If you think your email program is stuck in the past, you’re not alone. Keeping up with evolving technology can be daunting. The good news is that the ubiquity of consumer data means brands can now create personalized, exciting customer experiences.
Many brands are creating email architecture and design suites to achieve this goal
To understand this approach, keep in mind that a design suite features a features a library of custom modules that can be leveraged to create highly dynamic and personalized emails that adapt to subscriber behaviors and deliver on campaign objectives. The wireframe format within this architecture allows certain elements to remain consistent for every recipient, typically the logo and footer copy. But almost everything else — from the header, the body copy, the offer, to the call to action (CTA) — is fair game for dynamic tailoring. This also allows email marketers the freedom and flexibility to incorporate intelligent content, like store locators, which are highly personalized and engaging.

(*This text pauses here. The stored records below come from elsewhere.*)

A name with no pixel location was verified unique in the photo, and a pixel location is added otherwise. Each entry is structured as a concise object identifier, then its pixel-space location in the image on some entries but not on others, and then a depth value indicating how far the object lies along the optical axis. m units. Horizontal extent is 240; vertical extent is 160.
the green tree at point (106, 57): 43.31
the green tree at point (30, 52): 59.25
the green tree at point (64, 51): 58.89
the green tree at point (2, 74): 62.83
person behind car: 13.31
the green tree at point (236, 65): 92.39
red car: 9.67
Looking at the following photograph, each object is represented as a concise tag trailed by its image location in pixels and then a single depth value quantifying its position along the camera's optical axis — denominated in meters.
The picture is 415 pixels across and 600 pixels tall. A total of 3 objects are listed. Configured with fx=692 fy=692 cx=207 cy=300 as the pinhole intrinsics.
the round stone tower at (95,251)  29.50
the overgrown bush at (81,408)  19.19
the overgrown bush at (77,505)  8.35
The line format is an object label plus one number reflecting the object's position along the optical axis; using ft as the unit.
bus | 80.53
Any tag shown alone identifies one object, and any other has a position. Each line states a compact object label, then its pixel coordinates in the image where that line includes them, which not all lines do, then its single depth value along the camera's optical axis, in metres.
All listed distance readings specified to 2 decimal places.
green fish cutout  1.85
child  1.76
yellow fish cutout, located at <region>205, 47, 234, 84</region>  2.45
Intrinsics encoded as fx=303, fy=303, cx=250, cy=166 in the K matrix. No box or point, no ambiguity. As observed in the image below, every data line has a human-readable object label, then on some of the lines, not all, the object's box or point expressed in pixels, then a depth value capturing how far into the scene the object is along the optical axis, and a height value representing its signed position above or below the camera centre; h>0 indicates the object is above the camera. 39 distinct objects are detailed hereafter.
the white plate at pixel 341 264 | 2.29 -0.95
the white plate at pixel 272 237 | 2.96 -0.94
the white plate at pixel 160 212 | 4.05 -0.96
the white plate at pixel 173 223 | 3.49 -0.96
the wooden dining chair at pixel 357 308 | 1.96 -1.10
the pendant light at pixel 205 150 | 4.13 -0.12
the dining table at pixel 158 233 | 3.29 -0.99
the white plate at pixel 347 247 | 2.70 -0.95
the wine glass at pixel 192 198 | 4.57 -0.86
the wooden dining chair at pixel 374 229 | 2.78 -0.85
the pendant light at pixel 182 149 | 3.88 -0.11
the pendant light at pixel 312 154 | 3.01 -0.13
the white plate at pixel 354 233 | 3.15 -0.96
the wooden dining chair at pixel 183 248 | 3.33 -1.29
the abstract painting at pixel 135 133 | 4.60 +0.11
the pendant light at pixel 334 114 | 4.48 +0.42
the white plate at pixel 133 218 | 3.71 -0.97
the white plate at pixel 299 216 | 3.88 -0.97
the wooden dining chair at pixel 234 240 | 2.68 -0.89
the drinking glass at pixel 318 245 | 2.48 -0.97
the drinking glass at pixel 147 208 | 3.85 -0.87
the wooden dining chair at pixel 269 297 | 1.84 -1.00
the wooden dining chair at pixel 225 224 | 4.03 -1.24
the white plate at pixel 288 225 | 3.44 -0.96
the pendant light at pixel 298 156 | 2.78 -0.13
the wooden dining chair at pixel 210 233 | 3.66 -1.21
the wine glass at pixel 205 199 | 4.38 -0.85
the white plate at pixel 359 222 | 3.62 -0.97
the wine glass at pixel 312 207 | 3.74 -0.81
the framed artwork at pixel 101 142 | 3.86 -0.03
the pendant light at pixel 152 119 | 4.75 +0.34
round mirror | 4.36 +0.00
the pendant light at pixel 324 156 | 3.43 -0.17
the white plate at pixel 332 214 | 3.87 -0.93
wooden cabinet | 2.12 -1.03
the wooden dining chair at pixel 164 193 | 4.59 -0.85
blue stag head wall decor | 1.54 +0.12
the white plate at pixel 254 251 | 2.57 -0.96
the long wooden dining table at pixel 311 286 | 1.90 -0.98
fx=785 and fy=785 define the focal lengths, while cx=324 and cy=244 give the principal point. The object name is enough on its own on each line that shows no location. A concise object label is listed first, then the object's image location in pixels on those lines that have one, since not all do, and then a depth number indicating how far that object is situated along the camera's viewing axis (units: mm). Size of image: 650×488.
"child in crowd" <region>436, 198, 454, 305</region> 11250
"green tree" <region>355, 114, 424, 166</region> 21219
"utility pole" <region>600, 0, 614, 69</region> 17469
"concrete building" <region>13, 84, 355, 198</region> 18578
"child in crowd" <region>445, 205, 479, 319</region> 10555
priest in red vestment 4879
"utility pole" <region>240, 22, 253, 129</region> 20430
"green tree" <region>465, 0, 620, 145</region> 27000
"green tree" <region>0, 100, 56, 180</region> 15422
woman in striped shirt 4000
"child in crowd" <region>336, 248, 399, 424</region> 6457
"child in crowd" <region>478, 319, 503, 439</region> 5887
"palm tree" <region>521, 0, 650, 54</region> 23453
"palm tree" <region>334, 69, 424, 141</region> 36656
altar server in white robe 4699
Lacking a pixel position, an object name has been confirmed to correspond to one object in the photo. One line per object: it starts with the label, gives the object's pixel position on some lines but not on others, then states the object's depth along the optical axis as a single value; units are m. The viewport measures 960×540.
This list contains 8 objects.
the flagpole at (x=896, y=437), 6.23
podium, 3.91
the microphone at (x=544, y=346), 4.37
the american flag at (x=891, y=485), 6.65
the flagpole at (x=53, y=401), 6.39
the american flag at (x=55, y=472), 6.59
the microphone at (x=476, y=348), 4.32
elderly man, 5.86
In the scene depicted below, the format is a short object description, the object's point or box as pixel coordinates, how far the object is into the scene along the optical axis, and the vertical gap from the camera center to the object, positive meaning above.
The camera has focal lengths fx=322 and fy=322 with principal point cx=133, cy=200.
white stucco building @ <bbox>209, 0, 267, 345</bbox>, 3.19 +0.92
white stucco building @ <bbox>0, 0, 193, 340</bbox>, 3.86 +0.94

When I started in email in 2005, I worked with a major airline client that supplied email offers based on the recipient’s self-reported closest airport. An offer would be populated based on their location. It was innovative technology for the time, but over a decade later many companies have not moved beyond this basic step. Considering the amount of personal data available today, email templates are the next logical phase in creating focused messaging.
Although some marketers have already been implementing this strategy, this flexible type of architecture is a critical need for everyone in the ultra-dynamic world of email marketing. Even those who have been taking similar approaches for some time, like the airline client I mentioned, must adjust and evolve as the channel changes.

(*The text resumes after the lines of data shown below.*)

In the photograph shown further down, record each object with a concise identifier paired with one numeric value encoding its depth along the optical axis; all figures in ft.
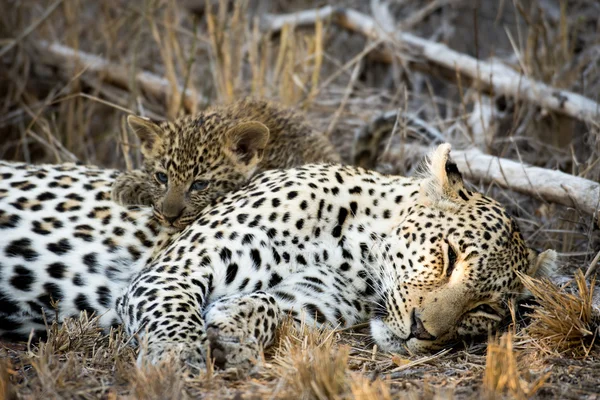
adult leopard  27.02
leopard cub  34.06
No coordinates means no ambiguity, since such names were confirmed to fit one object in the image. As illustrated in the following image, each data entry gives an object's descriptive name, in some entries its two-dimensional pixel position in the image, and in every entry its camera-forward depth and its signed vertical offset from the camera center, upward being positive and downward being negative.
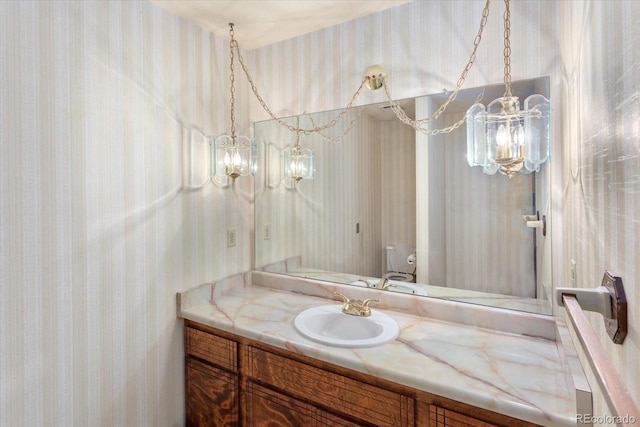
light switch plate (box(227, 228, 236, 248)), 2.10 -0.15
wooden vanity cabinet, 1.13 -0.72
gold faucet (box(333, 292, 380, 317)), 1.64 -0.48
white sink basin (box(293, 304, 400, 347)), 1.52 -0.53
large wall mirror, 1.47 +0.00
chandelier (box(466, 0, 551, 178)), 1.29 +0.31
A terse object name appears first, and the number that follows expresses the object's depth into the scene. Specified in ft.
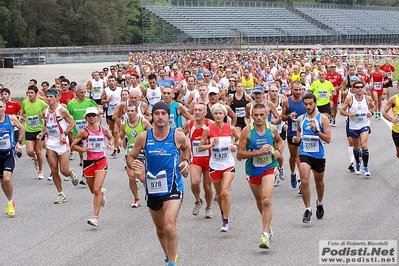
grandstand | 298.76
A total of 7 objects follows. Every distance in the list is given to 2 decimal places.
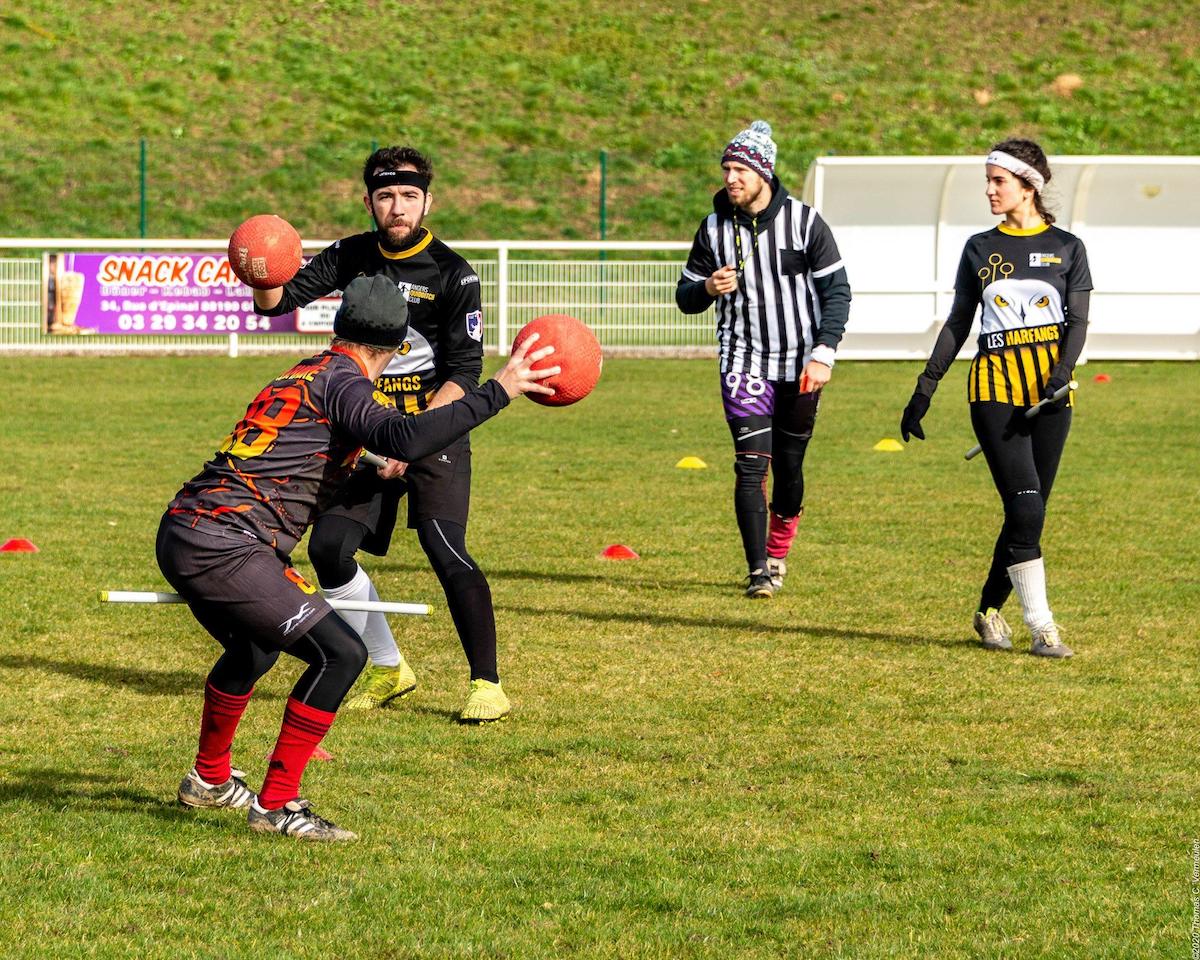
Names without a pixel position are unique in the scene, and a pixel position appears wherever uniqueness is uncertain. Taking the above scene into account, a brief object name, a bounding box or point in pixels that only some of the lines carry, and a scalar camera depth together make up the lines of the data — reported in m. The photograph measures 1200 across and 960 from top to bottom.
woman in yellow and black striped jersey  14.79
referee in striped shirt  17.61
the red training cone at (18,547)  19.48
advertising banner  48.75
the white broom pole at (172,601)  9.09
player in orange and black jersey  9.49
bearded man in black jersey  12.87
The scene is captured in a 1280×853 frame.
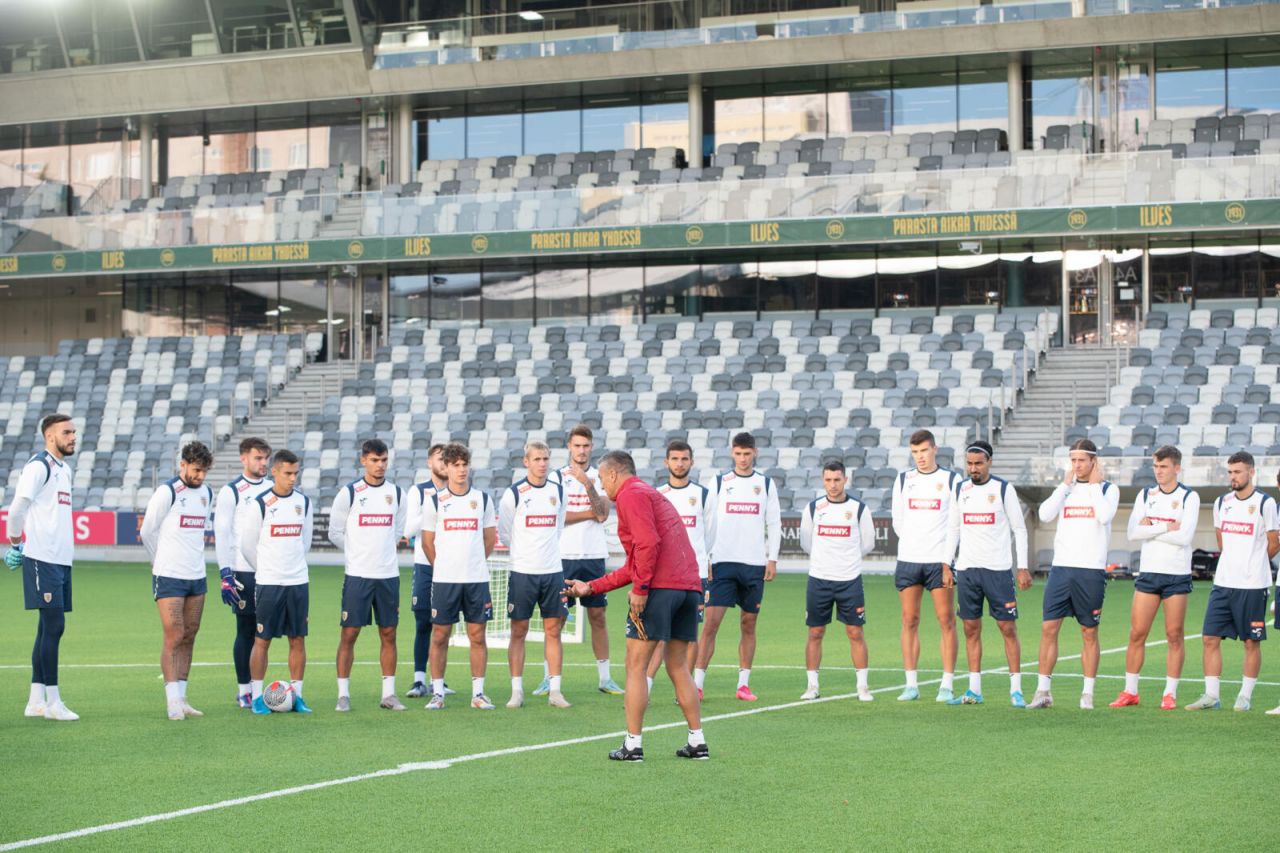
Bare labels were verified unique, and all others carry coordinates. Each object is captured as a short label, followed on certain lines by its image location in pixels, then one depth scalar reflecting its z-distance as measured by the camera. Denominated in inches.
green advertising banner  1348.4
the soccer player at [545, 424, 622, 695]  544.7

How computers and babies drove modular template success
Dell set out to engage small business owners to drive revenue, but it quickly found out that using static HTML for email resulted in major inefficiencies. In order to streamline the email process, Dell converted over 150 of its static templates to four dynamic templates and did so in just a few short weeks. For Dell customers, this meant receiving more relevant content based upon their own personal profile. For Dell, this meant cutting email production time in half while doubling productivity. Dell’s paradigm shift now allows it to be more strategic with the content it delivers by eliminating production bottlenecks. It also has set them up for future success. With a standard system in place now, Dell will be able to further enhance its email content with personalization powered by machine learning.

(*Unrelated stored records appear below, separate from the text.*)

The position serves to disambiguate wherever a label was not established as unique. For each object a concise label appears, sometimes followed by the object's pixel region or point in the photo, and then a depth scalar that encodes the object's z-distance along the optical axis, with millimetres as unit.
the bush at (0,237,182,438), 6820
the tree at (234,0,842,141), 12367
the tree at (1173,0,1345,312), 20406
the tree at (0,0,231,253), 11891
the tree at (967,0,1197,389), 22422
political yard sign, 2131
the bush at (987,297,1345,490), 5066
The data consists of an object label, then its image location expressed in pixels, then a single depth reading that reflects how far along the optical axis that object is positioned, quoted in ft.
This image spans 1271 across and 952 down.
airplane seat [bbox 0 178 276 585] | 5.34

RB Health (formerly Mead Johnson), a manufacturer of infant formula, also developed email architecture that incorporated versatile components to aid its approach to delivering various email streams to its audience. In one stream, messages were personalized based on the recipient’s week of pregnancy, providing informative content pertaining to her specific stage of pregnancy and relevant product offers. All messages adhered to the branding guidelines but had the flexibility to incorporate a high level of personalization based on information RB Health had about its customers. The goal is to continue using this template system as more data points are collected about the customer and eventually send messages based on personal data, like where the customer lives or fun activities they can do with their growing child.
Though standardized email architecture may sound antithetical to unique, personalized messages, implementing this kind of structure actually allows you to enhance the level of personalization that you can provide to your subscribers. By making it easier to input tailored and personalized content, you can create emails that deliver relevant messages in the moments that matter most.